▶ Required action: Below are the records; how many of their lines contain "nodes"? Reply only with that figure.

┌─ Material for the task

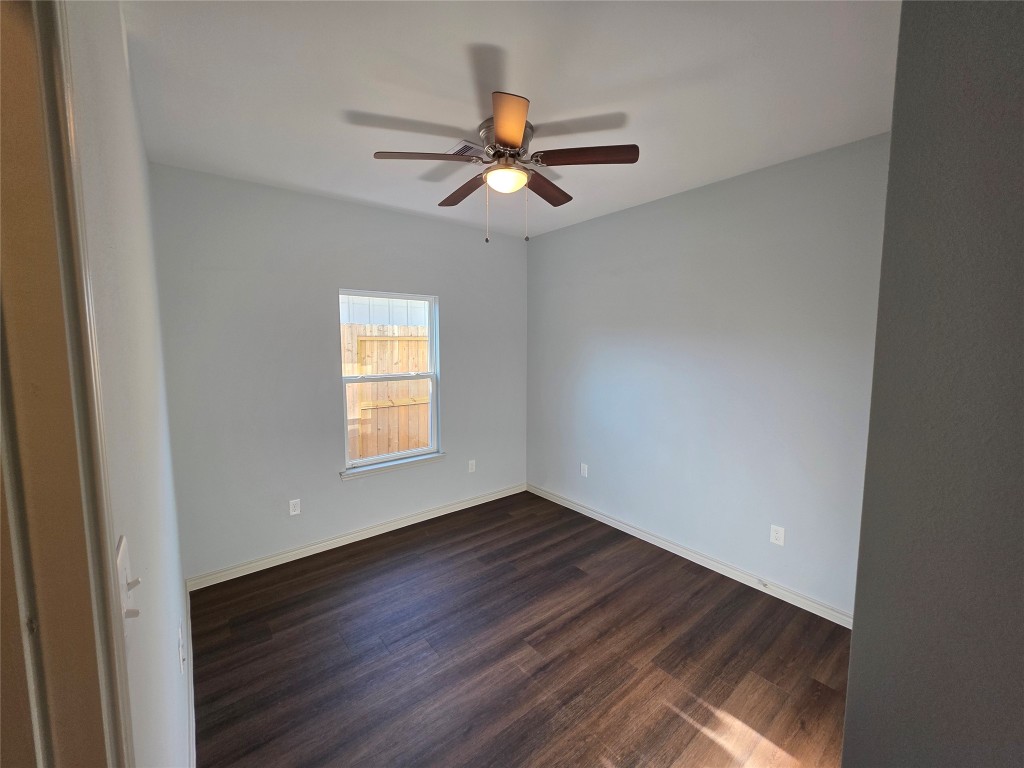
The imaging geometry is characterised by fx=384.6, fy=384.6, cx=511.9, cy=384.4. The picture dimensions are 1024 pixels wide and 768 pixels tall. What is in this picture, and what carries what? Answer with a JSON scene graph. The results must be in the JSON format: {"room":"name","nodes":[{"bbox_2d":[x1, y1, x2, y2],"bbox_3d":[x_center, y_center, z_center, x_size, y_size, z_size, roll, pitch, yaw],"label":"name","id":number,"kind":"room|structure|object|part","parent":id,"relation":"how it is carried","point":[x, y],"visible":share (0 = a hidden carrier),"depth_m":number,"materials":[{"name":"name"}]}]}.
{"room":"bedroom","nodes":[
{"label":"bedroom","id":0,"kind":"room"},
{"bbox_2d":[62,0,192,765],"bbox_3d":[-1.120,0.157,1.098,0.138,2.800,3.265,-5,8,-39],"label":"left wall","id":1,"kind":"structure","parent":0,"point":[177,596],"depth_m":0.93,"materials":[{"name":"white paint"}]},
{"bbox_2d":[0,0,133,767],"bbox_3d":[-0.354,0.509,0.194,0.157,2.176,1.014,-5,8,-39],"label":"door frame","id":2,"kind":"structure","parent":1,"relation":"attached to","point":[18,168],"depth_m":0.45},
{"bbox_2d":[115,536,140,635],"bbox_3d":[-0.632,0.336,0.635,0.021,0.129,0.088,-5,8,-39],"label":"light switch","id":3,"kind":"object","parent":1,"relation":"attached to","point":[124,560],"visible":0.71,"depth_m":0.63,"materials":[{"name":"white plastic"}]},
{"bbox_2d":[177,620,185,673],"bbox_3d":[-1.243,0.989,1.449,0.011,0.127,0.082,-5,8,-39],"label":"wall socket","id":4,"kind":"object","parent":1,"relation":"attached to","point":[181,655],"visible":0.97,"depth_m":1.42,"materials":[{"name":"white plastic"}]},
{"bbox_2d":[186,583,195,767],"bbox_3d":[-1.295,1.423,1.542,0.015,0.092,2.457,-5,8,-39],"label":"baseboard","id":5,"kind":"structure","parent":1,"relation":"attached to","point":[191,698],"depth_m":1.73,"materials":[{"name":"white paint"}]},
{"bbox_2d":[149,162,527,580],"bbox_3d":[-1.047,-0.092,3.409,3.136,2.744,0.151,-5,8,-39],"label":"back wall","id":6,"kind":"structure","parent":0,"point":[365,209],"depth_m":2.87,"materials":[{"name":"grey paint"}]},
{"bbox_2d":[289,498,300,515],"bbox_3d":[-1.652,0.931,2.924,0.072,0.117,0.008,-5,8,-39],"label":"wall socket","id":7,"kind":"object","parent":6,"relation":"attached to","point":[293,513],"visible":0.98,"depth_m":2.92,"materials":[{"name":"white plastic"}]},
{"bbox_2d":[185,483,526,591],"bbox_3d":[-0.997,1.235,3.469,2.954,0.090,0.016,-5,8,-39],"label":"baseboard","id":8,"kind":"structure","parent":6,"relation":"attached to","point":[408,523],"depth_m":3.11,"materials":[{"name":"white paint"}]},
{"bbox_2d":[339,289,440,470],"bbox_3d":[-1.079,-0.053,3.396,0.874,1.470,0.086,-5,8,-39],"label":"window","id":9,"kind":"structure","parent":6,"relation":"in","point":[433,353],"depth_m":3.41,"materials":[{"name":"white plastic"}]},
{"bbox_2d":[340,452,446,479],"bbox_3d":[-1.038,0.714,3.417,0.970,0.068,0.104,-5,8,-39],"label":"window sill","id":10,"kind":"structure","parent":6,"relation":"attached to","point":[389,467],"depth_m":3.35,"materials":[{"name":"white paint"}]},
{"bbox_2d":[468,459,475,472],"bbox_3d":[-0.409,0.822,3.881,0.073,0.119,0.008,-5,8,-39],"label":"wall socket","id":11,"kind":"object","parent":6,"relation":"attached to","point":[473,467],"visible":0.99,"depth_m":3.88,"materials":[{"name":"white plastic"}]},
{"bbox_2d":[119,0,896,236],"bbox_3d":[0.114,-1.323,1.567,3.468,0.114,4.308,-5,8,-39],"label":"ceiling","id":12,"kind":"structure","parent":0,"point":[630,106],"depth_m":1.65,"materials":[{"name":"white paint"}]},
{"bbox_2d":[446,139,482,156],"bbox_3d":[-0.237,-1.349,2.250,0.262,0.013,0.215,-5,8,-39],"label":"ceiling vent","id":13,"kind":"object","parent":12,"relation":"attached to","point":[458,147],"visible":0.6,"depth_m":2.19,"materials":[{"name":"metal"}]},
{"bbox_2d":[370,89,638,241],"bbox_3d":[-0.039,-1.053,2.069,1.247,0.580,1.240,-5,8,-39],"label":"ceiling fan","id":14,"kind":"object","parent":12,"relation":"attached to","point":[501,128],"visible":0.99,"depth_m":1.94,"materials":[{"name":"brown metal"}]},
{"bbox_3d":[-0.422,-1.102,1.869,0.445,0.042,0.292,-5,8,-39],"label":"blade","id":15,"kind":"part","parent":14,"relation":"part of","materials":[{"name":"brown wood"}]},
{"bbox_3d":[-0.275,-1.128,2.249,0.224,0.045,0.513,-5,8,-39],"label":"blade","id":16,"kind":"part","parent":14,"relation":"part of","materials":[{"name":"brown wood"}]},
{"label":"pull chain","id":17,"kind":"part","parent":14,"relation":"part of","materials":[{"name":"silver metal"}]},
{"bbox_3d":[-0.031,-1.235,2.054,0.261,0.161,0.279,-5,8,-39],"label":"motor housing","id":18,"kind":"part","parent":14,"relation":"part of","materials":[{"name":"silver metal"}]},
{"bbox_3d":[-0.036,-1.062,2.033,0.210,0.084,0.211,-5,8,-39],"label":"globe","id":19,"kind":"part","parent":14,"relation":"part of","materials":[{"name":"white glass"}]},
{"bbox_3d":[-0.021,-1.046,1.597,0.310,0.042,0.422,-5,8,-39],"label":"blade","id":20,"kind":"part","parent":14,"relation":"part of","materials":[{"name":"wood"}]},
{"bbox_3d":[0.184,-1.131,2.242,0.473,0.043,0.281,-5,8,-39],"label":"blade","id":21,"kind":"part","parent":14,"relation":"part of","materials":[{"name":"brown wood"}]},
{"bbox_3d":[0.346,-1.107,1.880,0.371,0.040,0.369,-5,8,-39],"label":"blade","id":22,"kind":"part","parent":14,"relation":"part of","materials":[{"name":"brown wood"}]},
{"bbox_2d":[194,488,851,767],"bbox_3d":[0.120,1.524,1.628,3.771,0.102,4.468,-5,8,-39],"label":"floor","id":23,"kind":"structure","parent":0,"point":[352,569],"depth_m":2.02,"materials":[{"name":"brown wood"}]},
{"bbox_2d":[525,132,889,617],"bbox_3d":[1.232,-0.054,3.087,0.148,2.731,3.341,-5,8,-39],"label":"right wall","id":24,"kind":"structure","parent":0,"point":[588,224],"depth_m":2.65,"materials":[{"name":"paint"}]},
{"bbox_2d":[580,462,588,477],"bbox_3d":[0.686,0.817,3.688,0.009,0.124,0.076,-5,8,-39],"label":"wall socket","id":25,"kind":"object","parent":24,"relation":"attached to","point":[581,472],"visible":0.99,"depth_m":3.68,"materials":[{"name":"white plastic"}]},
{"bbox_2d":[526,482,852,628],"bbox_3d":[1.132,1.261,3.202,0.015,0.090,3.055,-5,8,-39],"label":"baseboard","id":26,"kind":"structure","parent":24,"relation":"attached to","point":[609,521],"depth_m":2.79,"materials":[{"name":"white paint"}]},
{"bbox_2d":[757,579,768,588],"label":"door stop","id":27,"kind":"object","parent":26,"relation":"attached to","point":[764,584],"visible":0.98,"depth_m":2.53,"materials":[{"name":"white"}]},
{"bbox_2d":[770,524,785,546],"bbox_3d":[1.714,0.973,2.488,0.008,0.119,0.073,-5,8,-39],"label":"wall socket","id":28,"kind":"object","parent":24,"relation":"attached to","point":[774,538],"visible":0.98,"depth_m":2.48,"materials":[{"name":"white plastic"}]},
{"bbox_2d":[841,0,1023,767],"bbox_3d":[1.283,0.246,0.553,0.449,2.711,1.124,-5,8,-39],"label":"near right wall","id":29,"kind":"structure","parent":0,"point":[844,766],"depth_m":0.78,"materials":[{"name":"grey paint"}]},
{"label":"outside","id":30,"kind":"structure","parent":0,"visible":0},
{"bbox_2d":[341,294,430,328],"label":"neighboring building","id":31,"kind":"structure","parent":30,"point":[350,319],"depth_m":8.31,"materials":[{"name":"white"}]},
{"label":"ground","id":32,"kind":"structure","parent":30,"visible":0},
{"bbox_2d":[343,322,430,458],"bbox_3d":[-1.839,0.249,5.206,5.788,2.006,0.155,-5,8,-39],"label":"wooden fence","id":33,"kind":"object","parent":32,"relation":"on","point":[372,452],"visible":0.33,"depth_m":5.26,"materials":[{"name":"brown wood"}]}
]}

└─

▶ Expected output: 2